Shell CEO Wael Sawan knows a thing or two about LNG markets. His company is the largest trader of the super-chilled methane fuel in the world. But even Shell is starting to worry about the massive buildout of new LNG export terminals, as global demand begins to slow.
Speaking on stage at the Economic Club of New York this week, Sawan warned the speed at which investors are greenlighting hugely expensive new LNG plants is “not economically fully rational”.
His comments echo the CEO of Gulfstream LNG in Louisiana, who said last month “it’s a bit like the dotcom boom [...] we are kind of losing sight of the plot here. The industry is actually growing too fast.”
In other words, “drill baby drill” Donald Trump and his billionaire allies are whipping up another Wall Street bubble. But in the real world, electricity from solar and wind is now cheaper than new gas-fired power plants. So in China, Japan and Korea, LNG imports are falling steadily.
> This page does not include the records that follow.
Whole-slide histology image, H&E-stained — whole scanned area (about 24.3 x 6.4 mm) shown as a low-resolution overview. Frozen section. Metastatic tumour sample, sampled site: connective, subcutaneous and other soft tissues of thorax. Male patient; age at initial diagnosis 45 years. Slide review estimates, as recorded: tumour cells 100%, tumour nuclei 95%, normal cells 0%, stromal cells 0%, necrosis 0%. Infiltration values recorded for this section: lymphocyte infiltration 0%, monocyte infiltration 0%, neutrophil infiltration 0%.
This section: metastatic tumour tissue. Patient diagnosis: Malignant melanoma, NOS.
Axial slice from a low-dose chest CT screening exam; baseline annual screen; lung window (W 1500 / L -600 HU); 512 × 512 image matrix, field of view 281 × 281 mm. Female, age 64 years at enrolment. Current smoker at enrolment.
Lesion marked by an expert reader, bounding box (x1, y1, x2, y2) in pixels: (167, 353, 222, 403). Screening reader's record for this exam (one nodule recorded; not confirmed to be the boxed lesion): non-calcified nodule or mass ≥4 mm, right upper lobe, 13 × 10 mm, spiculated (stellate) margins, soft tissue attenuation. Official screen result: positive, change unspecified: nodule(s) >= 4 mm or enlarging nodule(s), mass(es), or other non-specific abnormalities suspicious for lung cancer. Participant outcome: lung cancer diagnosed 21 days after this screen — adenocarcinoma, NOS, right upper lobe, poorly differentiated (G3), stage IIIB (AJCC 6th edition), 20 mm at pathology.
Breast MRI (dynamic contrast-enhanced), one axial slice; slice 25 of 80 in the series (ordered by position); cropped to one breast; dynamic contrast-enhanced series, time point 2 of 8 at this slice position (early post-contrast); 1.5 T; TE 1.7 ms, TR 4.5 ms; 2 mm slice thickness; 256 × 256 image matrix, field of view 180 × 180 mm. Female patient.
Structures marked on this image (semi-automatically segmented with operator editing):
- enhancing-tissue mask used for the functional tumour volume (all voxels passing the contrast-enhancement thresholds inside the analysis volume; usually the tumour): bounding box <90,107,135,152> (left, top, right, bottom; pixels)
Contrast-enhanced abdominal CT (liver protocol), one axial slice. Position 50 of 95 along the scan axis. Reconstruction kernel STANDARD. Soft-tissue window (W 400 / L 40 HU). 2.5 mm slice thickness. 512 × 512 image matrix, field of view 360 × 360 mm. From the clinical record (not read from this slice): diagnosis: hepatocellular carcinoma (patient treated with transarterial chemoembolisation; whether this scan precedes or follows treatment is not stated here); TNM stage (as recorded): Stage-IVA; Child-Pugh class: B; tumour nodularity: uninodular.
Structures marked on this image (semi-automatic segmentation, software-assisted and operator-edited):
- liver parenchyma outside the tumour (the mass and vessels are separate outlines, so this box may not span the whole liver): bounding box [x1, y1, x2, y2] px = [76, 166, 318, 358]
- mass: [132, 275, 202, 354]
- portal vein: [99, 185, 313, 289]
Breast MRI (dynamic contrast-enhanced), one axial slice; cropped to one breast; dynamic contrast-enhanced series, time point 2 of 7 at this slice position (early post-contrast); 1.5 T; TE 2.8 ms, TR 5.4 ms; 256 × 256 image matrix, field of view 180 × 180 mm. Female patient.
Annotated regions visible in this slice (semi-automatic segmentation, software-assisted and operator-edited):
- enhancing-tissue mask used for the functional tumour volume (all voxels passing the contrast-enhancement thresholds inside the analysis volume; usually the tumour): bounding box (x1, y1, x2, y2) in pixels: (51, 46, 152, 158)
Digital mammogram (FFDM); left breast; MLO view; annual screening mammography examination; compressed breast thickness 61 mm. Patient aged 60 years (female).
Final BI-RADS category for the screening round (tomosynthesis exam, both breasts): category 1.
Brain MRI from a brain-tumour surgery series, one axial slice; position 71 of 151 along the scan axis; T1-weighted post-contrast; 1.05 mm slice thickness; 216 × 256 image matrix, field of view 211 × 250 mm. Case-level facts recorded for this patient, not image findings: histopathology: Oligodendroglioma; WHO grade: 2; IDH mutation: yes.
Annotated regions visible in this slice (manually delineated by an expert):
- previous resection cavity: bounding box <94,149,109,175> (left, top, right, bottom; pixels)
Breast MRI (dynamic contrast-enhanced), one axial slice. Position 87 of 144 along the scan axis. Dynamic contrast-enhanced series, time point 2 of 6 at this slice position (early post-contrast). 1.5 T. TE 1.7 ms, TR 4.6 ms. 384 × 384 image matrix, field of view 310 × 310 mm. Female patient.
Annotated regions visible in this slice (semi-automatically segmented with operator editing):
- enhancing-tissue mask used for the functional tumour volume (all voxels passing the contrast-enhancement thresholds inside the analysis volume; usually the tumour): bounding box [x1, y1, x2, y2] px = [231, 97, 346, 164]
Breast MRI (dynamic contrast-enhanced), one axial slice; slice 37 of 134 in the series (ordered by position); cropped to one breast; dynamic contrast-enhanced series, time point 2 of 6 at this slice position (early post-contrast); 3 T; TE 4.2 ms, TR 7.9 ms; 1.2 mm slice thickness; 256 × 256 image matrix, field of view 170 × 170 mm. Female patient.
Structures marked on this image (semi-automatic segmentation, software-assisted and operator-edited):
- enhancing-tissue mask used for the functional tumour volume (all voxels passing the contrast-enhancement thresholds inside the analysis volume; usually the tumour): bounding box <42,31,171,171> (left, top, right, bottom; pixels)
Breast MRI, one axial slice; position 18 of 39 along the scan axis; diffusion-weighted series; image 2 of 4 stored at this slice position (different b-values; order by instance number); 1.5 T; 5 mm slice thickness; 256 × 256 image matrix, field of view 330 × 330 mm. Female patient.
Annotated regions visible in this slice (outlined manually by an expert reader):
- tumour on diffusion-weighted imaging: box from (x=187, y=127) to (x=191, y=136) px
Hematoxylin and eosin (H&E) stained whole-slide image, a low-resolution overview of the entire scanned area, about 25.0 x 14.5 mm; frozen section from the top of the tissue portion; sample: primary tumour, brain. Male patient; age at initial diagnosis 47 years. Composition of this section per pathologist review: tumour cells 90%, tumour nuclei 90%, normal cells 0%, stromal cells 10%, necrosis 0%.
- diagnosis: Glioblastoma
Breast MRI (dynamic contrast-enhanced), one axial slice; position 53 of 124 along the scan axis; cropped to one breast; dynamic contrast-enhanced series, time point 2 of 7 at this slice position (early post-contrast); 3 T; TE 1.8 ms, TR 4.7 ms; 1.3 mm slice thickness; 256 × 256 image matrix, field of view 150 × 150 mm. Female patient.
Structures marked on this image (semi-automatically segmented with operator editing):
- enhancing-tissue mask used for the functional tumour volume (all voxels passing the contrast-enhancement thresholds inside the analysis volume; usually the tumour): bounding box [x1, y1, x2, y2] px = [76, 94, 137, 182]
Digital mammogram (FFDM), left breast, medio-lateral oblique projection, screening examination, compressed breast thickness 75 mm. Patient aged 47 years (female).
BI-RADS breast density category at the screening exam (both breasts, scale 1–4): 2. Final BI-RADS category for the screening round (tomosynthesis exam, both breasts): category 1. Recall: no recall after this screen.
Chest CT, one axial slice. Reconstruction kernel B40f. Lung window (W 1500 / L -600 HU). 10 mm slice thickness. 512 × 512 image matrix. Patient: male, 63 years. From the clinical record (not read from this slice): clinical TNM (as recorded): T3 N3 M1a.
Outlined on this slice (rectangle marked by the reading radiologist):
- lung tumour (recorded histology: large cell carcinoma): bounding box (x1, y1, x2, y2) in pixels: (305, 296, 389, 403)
Shell’s response is to push back its Final Investment Decision on phase 2 of the LNG Canada terminal in Kitimat to sometime next year.
But Canadian politicians have bet the farm on new LNG terminals, believing that a golden era of gas exports will balance the books, patch the potholes and jack up job numbers so they can win re-election.
This fantasy is falling apart. And the worry is politicians won’t be able to pivot to a new plan. They might actually stick to believing that pumping more public money into LNG proposals will save the industry they’ve wagered our future economy on.
Will our leaders come back to reality? Or gamble away our future on Wall Street’s LNG bubble?